With yesterday’s permit denial, the Northwest finally vanquished the threat of coal exports—defeating six major projects and allowing exactly none.
The combined weight of tireless opposition and disintegrating finances tipped project after project into the dustbin. The industry abandoned one big project in 2012, after the first big drop in international coal prices, and two more in 2013. The state of Oregon denied a key permit for a fourth project in late 2014. In early 2016, a mammoth scheme in Whatcom County collapsed when the US Army Corps of Engineers acknowledged that coal exports at the proposed site would contravene the Lummi Nation’s constitutionally protected treaty rights.

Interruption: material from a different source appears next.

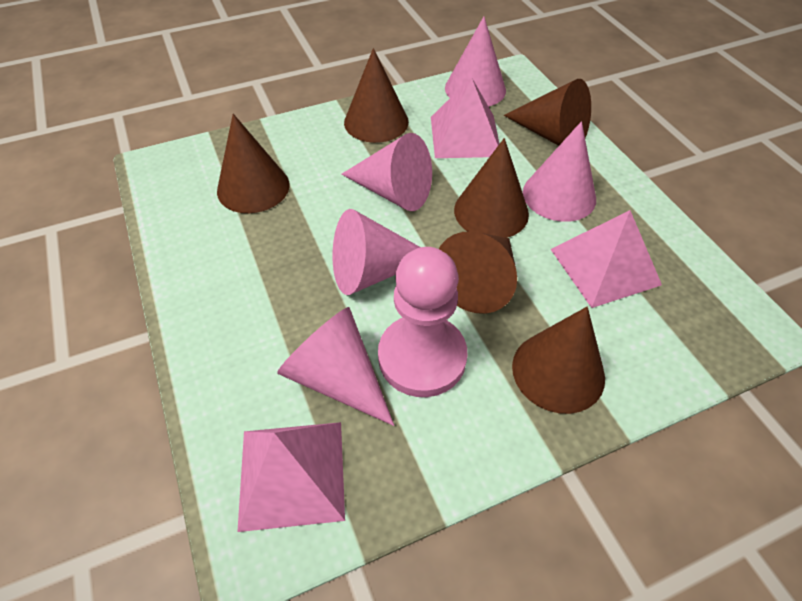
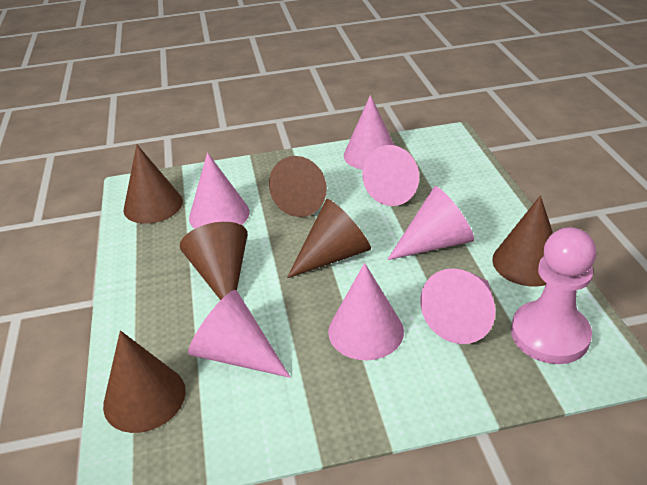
pink cone: [277,307,394,426] [333,209,420,295] [341,133,432,211] [445,16,506,106] [523,121,596,222] = 5 -> [188,290,290,378] [189,152,250,229] [328,263,404,360] [344,95,394,170] [362,145,419,206] [387,186,474,260] [420,268,495,344] = 7
pink pyramid: [237,422,345,532] [431,78,499,158] [551,210,662,308] = 3 -> none = 0

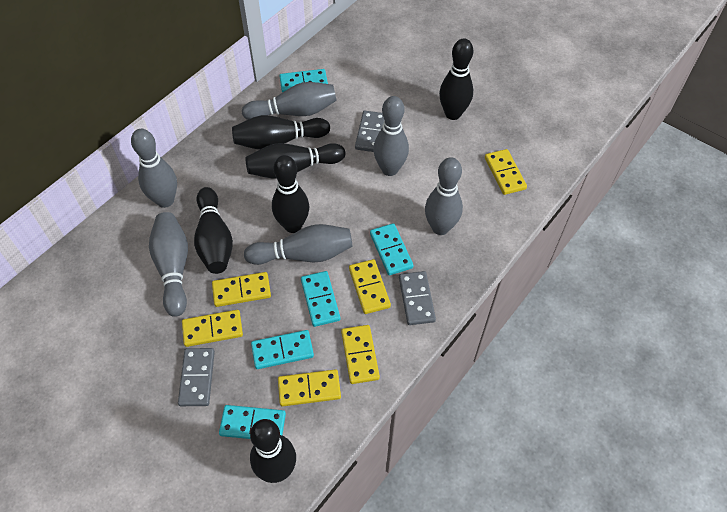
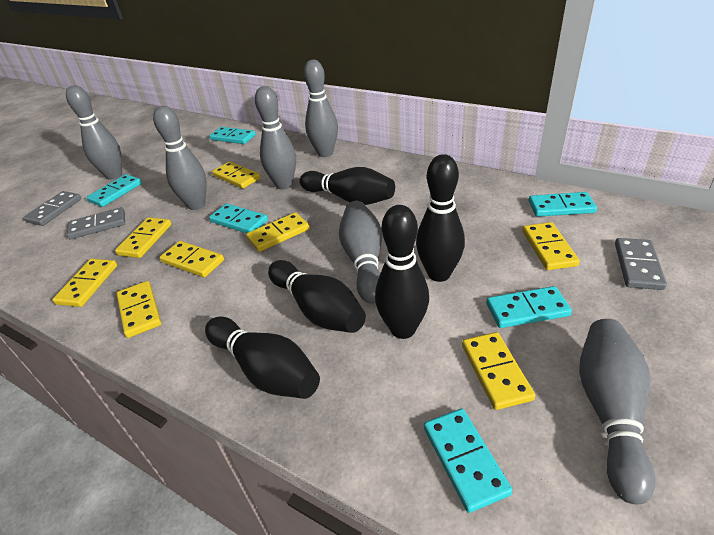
black bowling pin: [194,187,233,274] [232,115,330,150] [246,143,345,179] [250,419,296,483] [272,155,309,233] [439,39,473,120] = 6 -> [205,317,320,399] [268,260,366,333] [300,167,395,205] [375,205,429,339] [416,154,465,282] = 5
turquoise domino: [219,405,286,439] [251,330,314,369] [279,69,328,93] [301,271,340,327] [370,223,414,275] = 5 -> [86,174,142,207] [209,127,256,144] [209,204,268,233] [424,409,513,513] [486,286,572,328] [529,192,597,217] = 6
yellow domino: [182,310,243,347] [212,272,271,307] [278,369,341,407] [341,325,380,384] [349,259,391,314] [485,149,527,195] = 6 -> [52,259,117,307] [115,217,171,258] [116,281,161,338] [160,241,224,277] [212,162,260,189] [246,212,310,252] [462,332,535,410] [522,222,580,270] = 8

That left just a single proposal—the Millennium terminal in Longview—on the table. Assuming that Tuesday’s Millennium lease denial survives any potential legal challenge, the Northwest states will have vanquished each of the six major coal export projects that the industry had launched our way.
Opposition to coal exports is the blueprint for a fight that has continued successfully against oil trains, and that is now training its sights on oil pipelines and fracked gas and petrochemical projects. It’s a major victory for the thin green line, and an important milestone on the Northwest’s path to a future with a responsible and sustainable economy.